Die deutsche Kreditwirtschaft glaubt daher nicht daran, dass wegen des Strafzinses Kredite sprudeln: Nach Ansicht von Michael Kemmer, Hauptgeschäftsführer des Bankenverbandes, mangelt es nicht an Liquidität zur Kreditvergabe. “Es sind eher überschuldete Unternehmen und hohe Kreditrisiken, die in den Peripherieländern eine Ausweitung der Kreditvergabe verhindern.” Kemmer hält es deshalb für möglich, dass Banken “lieber Verluste durch den negativen Einlagenzins in Kauf nehmen als zu hohe Risiken an anderer Stelle einzugehen.” Auch die Volks- und Raiffeisenbanken winken ab: “Die Medizin würde keine Wirkung zeigen”, sagt Verbandschef Uwe Fröhlich. “Die Risiken und Nebenwirkungen wären dagegen umso größer.”

Deflation: Schreckgespenst oder reale Gefahr?

Wegen der globalen Finanz- und Wirtschaftskrise sowie der EU-Staatsschuldenkrise haben die Zentralbanken in den vergangenen Jahren weltweit gigantische Geldmengen in das Finanzsystem gepumpt, die Leitzinsen gesenkt sowie unter anderem massiv Staatsanleihen aufgekauft.
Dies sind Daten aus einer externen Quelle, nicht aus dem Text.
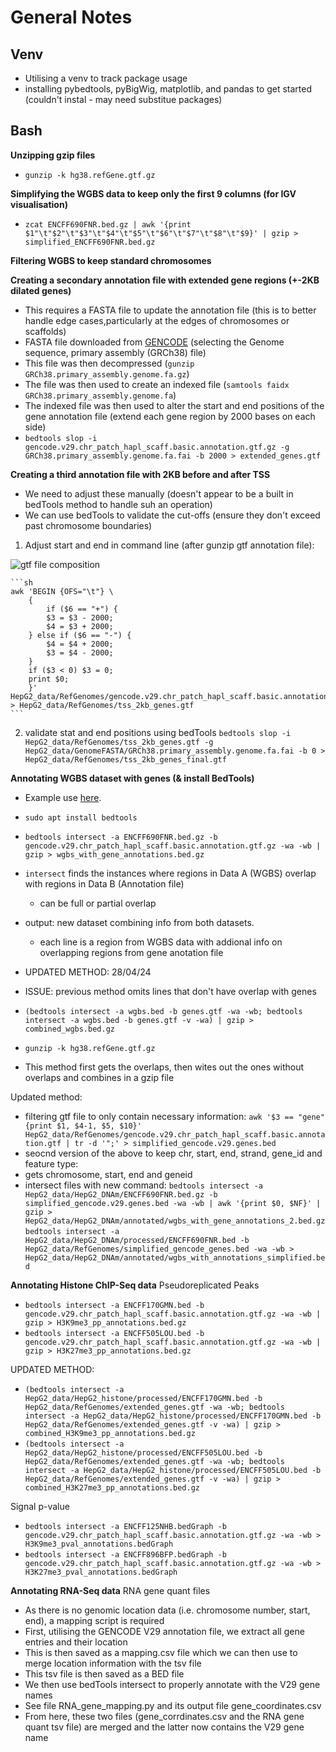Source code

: # General Notes

## Venv
- Utilising a venv to track package usage
- installing pybedtools, pyBigWig, matplotlib, and pandas to get started (couldn't instal - may need substitue packages)

## Bash

**Unzipping gzip files**
- `gunzip -k hg38.refGene.gtf.gz`

**Simplifying the WGBS data to keep only the first 9 columns (for IGV visualisation)**
 - `zcat ENCFF690FNR.bed.gz | awk '{print $1"\t"$2"\t"$3"\t"$4"\t"$5"\t"$6"\t"$7"\t"$8"\t"$9}' | gzip > simplified_ENCFF690FNR.bed.gz`

**Filtering WGBS to keep standard chromosomes**

**Creating a secondary annotation file with extended gene regions (+-2KB dilated genes)**
- This requires a FASTA file to update the annotation file (this is to better handle edge cases,particularly at the edges of chromosomes or scaffolds)
- FASTA file downloaded from [GENCODE](https://www.gencodegenes.org/human/release_29.html) (selecting the Genome sequence, primary assembly (GRCh38) file)
- This file was then decompressed (`gunzip GRCh38.primary_assembly.genome.fa.gz`)
- The file was then used to create an indexed file (`samtools faidx GRCh38.primary_assembly.genome.fa`)
- The indexed file was then used to alter the start and end positions of the gene annotation file (extend each gene region by 2000 bases on each side)
- `bedtools slop -i gencode.v29.chr_patch_hapl_scaff.basic.annotation.gtf.gz -g GRCh38.primary_assembly.genome.fa.fai -b 2000 > extended_genes.gtf`

**Creating a third annotation file with 2KB before and after TSS**
- We need to adjust these manually (doesn't appear to be a built in bedTools method to handle suh an operation)
- We can use bedTools to validate the cut-offs (ensure they don't exceed past chromosome boundaries)

1. Adjust start and end in command line (after gunzip gtf annotation file):

![gtf file composition](HepG2_data/HepG2_Data_img/gtf_file.png)

    ```sh
    awk 'BEGIN {OFS="\t"} \
        {
            if ($6 == "+") {
            $3 = $3 - 2000;
            $4 = $3 + 2000;
        } else if ($6 == "-") {
            $4 = $4 + 2000;
            $3 = $4 - 2000;
        }
        if ($3 < 0) $3 = 0;
        print $0;
        }' HepG2_data/RefGenomes/gencode.v29.chr_patch_hapl_scaff.basic.annotation.gtf > HepG2_data/RefGenomes/tss_2kb_genes.gtf
    ```  

2. validate stat and end positions using bedTools
`bedtools slop -i  HepG2_data/RefGenomes/tss_2kb_genes.gtf -g HepG2_data/GenomeFASTA/GRCh38.primary_assembly.genome.fa.fai -b 0 >  HepG2_data/RefGenomes/tss_2kb_genes_final.gtf`

**Annotating WGBS dataset with genes (& install BedTools)**
- Example use [here](https://bedtools.readthedocs.io/en/latest/content/example-usage.html).
- `sudo apt install bedtools`
- `bedtools intersect -a ENCFF690FNR.bed.gz -b gencode.v29.chr_patch_hapl_scaff.basic.annotation.gtf.gz -wa -wb | gzip > wgbs_with_gene_annotations.bed.gz`
- `intersect` finds the instances where regions in Data A (WGBS) overlap with regions in Data B (Annotation file)
    - can be full or partial overlap
- output: new dataset combining info from both datasets. 
    - each line is a region from WGBS data with addional info on overlapping regions from gene anotation file

- UPDATED METHOD: 28/04/24
- ISSUE: previous method omits lines that don't have overlap with genes
- `(bedtools intersect -a wgbs.bed -b genes.gtf -wa -wb; bedtools intersect -a wgbs.bed -b genes.gtf -v -wa) | gzip > combined_wgbs.bed.gz`
- `gunzip -k hg38.refGene.gtf.gz`
- This method first gets the overlaps, then wites out the ones without overlaps and combines in a gzip file


Updated method:
- filtering gtf file to only contain necessary information: `awk '$3 == "gene" {print $1, $4-1, $5, $10}' HepG2_data/RefGenomes/gencode.v29.chr_patch_hapl_scaff.basic.annotation.gtf | tr -d '";' > simplified_gencode.v29.genes.bed`
- seocnd version of the above to keep chr, start, end, strand, gene_id and feature type: 
- gets chromosome, start, end and geneid
- intersect files with new command: `bedtools intersect -a HepG2_data/HepG2_DNAm/ENCFF690FNR.bed.gz -b simplified_gencode.v29.genes.bed -wa -wb | awk '{print $0, $NF}' | gzip > HepG2_data/HepG2_DNAm/annotated/wgbs_with_gene_annotations_2.bed.gz`
`bedtools intersect -a HepG2_data/HepG2_DNAm/processed/ENCFF690FNR.bed -b HepG2_data/RefGenomes/simplified_gencode_genes.bed -wa -wb > HepG2_data/HepG2_DNAm/annotated/wgbs_with_annotations_simplified.bed`

**Annotating Histone ChIP-Seq data**
Pseudoreplicated Peaks
- `bedtools intersect -a ENCFF170GMN.bed -b gencode.v29.chr_patch_hapl_scaff.basic.annotation.gtf.gz -wa -wb | gzip > H3K9me3_pp_annotations.bed.gz`
- `bedtools intersect -a ENCFF505LOU.bed -b gencode.v29.chr_patch_hapl_scaff.basic.annotation.gtf.gz -wa -wb | gzip > H3K27me3_pp_annotations.bed.gz`

UPDATED METHOD:
- `(bedtools intersect -a HepG2_data/HepG2_histone/processed/ENCFF170GMN.bed -b  HepG2_data/RefGenomes/extended_genes.gtf -wa -wb; bedtools intersect -a HepG2_data/HepG2_histone/processed/ENCFF170GMN.bed -b  HepG2_data/RefGenomes/extended_genes.gtf -v -wa) | gzip > combined_H3K9me3_pp_annotations.bed.gz`
- `(bedtools intersect -a HepG2_data/HepG2_histone/processed/ENCFF505LOU.bed -b  HepG2_data/RefGenomes/extended_genes.gtf -wa -wb; bedtools intersect -a HepG2_data/HepG2_histone/processed/ENCFF505LOU.bed -b  HepG2_data/RefGenomes/extended_genes.gtf -v -wa) | gzip > combined_H3K27me3_pp_annotations.bed.gz`

Signal p-value
- `bedtools intersect -a ENCFF125NHB.bedGraph -b gencode.v29.chr_patch_hapl_scaff.basic.annotation.gtf.gz -wa -wb > H3K9me3_pval_annotations.bedGraph`
- `bedtools intersect -a ENCFF896BFP.bedGraph -b gencode.v29.chr_patch_hapl_scaff.basic.annotation.gtf.gz -wa -wb > H3K27me3_pval_annotations.bedGraph`

**Annotating RNA-Seq data**
RNA gene quant files
- As there is no genomic location data (i.e. chromosome number, start, end), a mapping script is required
- First, utilising the GENCODE V29 annotation file, we extract all gene entries and their location
- This is then saved as a mapping.csv file which we can then use to merge location information with the tsv file
- This tsv file is then saved as a BED file
- We then use bedTools intersect to properly annotate with the V29 gene names
- See file RNA_gene_mapping.py and its output file gene_coordinates.csv
- From here, these two files (gene_corrdinates.csv and the RNA gene quant tsv file) are merged and the latter now contains the V29 gene name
Zusammen sollten diese Maßnahmen das Finanzsystem stabilisieren und die kriselnden Wirtschaft stützen.

In Europa hält sich die Inflationsrate aber trotz dieser Zuflüsse seit Monaten auf einem sehr niedrigen Niveau von zuletzt gerade einmal 0,7 Prozent. Das schürt die Angst vor einer sogenannten Deflation, die die wirtschaftliche Lage vor allem in Krisenländern drastisch verschlimmern könnte. In einer Deflation verfallen unter anderem die Preise für Waren und Dienstleistungen, die Nachfrage, die Firmengewinne sowie die Löhne. Das kann zu einer sich immer weiter verstärkenden wirtschaftlichen Abwärtsspirale führen.